Задания:
**1.** Ответьте по стенограмме очной ставки:
(а) В каком переулке была квартира Пятакова, куда в конце 1928 года зашёл Бухарин?
(б) Куда перевели Пятакова через несколько дней после первого разговора?
(в) С кем у Пятакова состоялась встреча в 1931 году?
**2.** Приведите продолжение стенограммы очной ставки, начиная сразу после её последней фразы.

Фрагмент текста:
────────────────

Стенограмма очной ставки между Ю.Л. Пятаковым и Н.И. Бухариным в ЦК ВКП(б)

 

Стенограмма очной ставки между

Пятаковым и Бухариным в ЦК ВКП(б) от 7.ХII.1936 г.

 

ЕЖОВ: В своих показаниях, данных вами в течение трёх допросов, вы показали относительно состава так называемого запасного троцкистского центра, куда вы входили, и относительно блока с правыми. Вы это подтверждаете?

ПЯТАКОВ: Подтверждаю.

ЕЖОВ: Нельзя ли рассказать нам кратко, главным образом касаясь фактической стороны, с кем из правых непосредственно вы лично поддерживали связь?

ПЯТАКОВ: Связь началась с 1928 года. В конце 1928 года ко мне на квартиру в Гнездниковском переулке, – я лежал тогда больной, зашёл Бухарин, по своей собственной инициативе. Бухарин находился в очень большом возбуждении, давал крайне пессимистическую оценку положению вещей в стране, говорил относительно того, что страна идёт к разрушению, крайне неодобрительно характеризовал партийное руководство, которое неумело ведёт{ эту работу} это руководство.

Помню даже, что на моё замечание о том, что странно говорить о разрушении, когда строятся новые заводы, создаются новые предприятия, Бухарин тогда сказал: тяжело думать, что всё это достанется не нам, а перейдёт в другие руки, т.е. перейдёт в руки капиталистических предприятий. Это был первый разговор.

Через несколько дней после этого меня перевели в Кремлёвскую больницу. В Кремлёвскую больницу Бухарин тоже пришел и вел разговор со мной на эти же темы. Он опять неодобрительно отзывался о Сталине, Молотове, Кагановиче и Ворошилове, давал крайне резкие и отрицательные характеристики. Говорил относительно того, что правые во главе с ним, Рыковым и Томским начинают борьбу и для этого создают организацию, готовят платформу, соответствующее письмо.

Это был конец 1928 года и начало 1929 года. Так как я часть этого разговора относительно оценки положения вещей в стране рассказал Сталину, после этого, по-видимому, наступил период охлаждения. Это был 1929-1930 год.

В 1931 году у меня состоялась встреча с Седовым, о которой я показывал наряду с другими вещами. Седов говорил относительно того, что ему известно об активизации работы правых, что троцкистский центр, который к тому времени образовался в Союзе, связан с правыми и что, с его точки зрения, речь идёт о возобновлении крупной борьбы, причём всякие средства должны быть пущены в ход. Вопрос блока с правыми или, как тогда Седов передал, контактирование с правыми, является неизбежным.

Так как Седов, как я уже показал, был для меня не партнером в обсуждении политических вопросов, я выслушал от него только то, что он передал со слов Троцкого, и не ставил перед ним вопроса, на какой основе создаётся блок и т.д. Тем более{ было} что он мне передал{но}, что в Союзе троцкистский центр установил эти связи.

────────────────

Сохранённые данные:
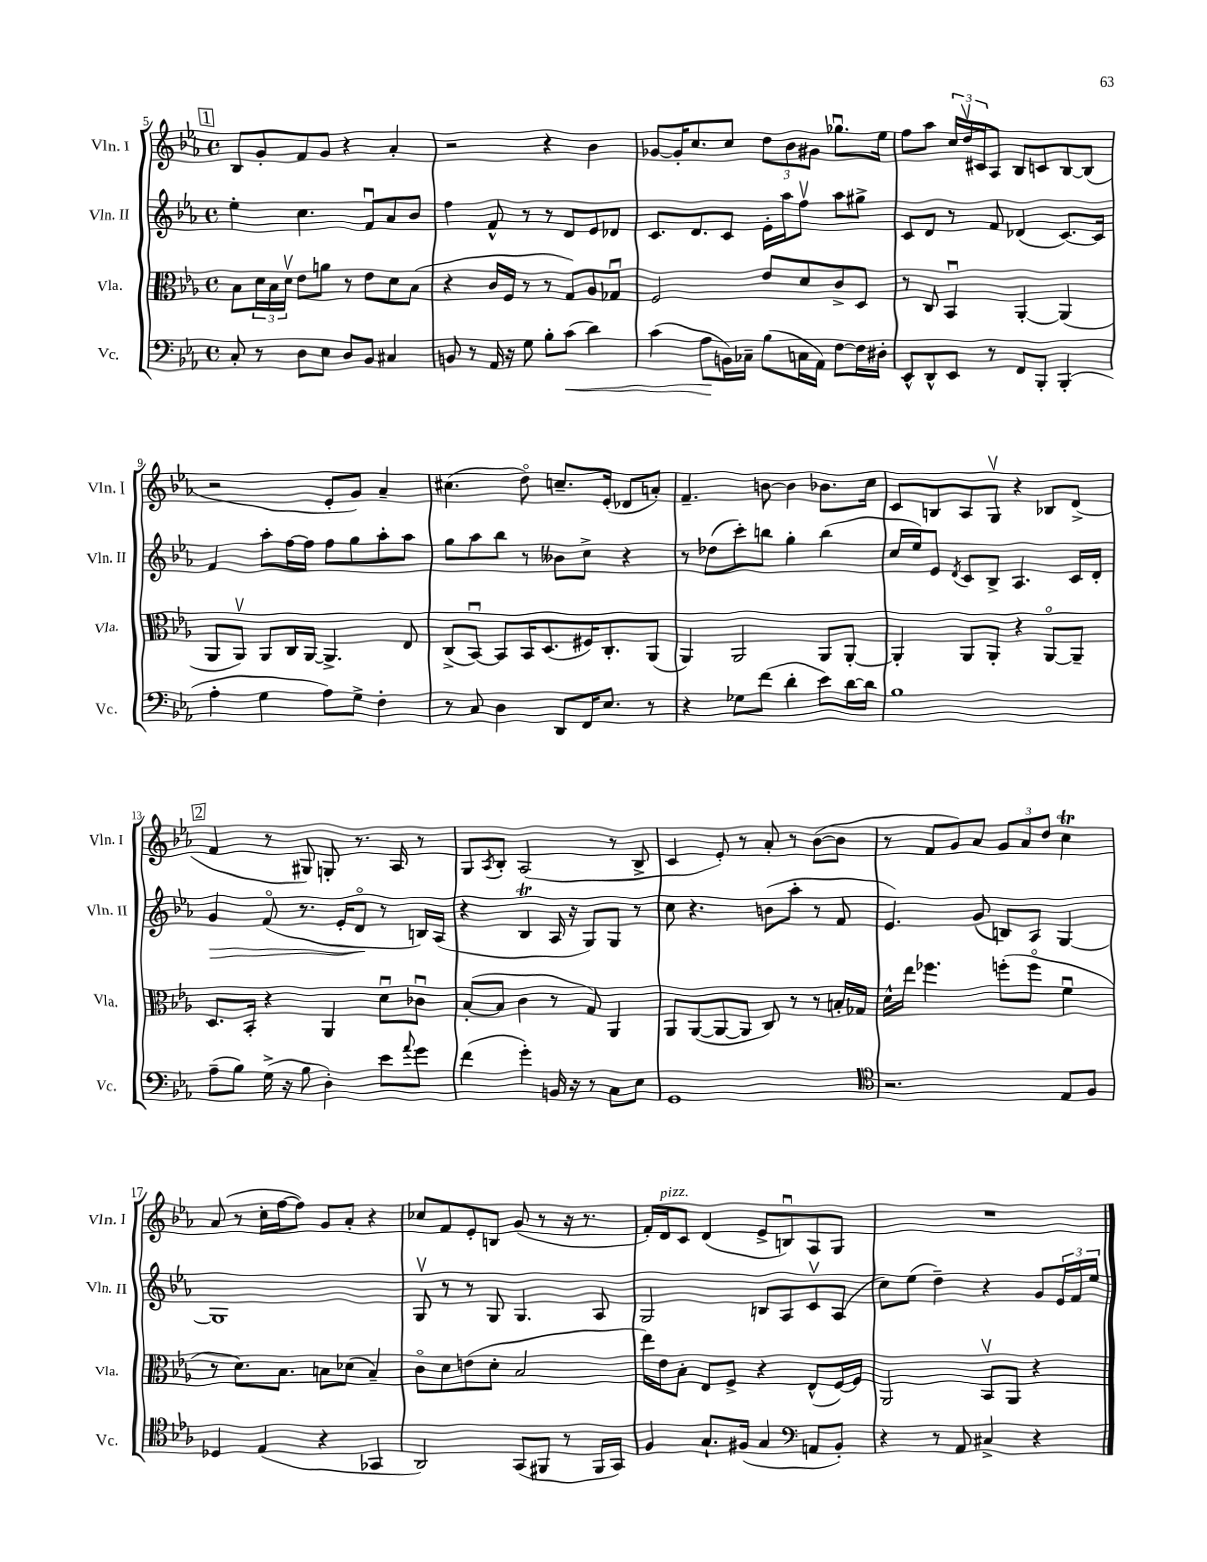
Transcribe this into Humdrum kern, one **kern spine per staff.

────────────────

Ответы:
**1.**
(а) В Гнездниковском переулке.
(б) В Кремлёвскую больницу.
(в) С Седовым.

**2.**
{Так как }Троцкий знал мои отношения с Бухариным, он предлагал мне возобновить связь с Бухариным, так как с Рыковым у меня никогда личных отношений не было. После моего возвращения в Союз, в 1932-1933 году Бухарин неоднократно бывал у меня, так как работал в Наркомате тяжёлой промышленности и встречи с ним были довольно легки. В этом смысле связь была установлена. Причем Бухарин говорил, что ему крайне трудно припомнить отдельные разговоры, кроме тех, которые обозначены какими-то внешними событиями. Разговоров было много, десяток, полтора. И в этих разговорах Бухарин неизменно давал примерно такую же оценку пессимистического характера, чрезвычайно неодобрительно отзывался о руководителях партии и говорил относительно того, что связь существует, что, несмотря на тот разгром, который был произведен, основа организации правых сохранилась и работа возобновляется.

Я не могу припомнить сейчас, было ли это в начале или в середине 1932 года. Точной даты я не могу припомнить. Но я рассказал Бухарину относительно своей встречи с Седовым, относительно террористических установок Троцкого, относительно блока с правыми. Бухарин не выразил никакого особенного удивления, из чего я сделал вывод, что из других источников это ему более или менее известно. Больше к этому вопросу мы не возвращались.

Я сейчас не могу припомнить, когда Бухарин ушёл из Наркомтяжпрома. Кажется, это был конец 1933 года. После его ухода у меня с ним личные связи больше не возобновлялись, кроме эпизодических и случайных встреч совершенно не политического характера. И связь с Бухариным перешла к Радеку.

О{б этом} своих встречах с Бухариным я говорил Сокольникову во время разговора, который имел место в середине 1935 года. Об этом я говорил и Томскому во время разговора в начале 1936 года{, разговора, о котором я показывал}. Вот это в основном всё о Бухарине.

Теперь относительно Томского. Когда с Сокольниковым у меня был разговор в середине 1935 года, и ему было известно о необходимости установления связи с правыми, тогда же был поднят вопрос относительно встречи либо Сокольникова, либо моей с Бухариным, Рыковым и Томским. Сокольников взялся переговорить с Томским и имел этот разговор. Я давал эти показания и об этом разговоре записано в протоколе допроса. Что касается меня, то я не мог к Томскому заехать, ни он ко мне не мог заехать. На одном из заседаний Политбюро в течение 10-15 минут мы с Томским имели разговор, причём из этого разговора явствовало, что с Сокольниковым он виделся, разговаривал и одобряет{ все это} блок с нами, троцкистами.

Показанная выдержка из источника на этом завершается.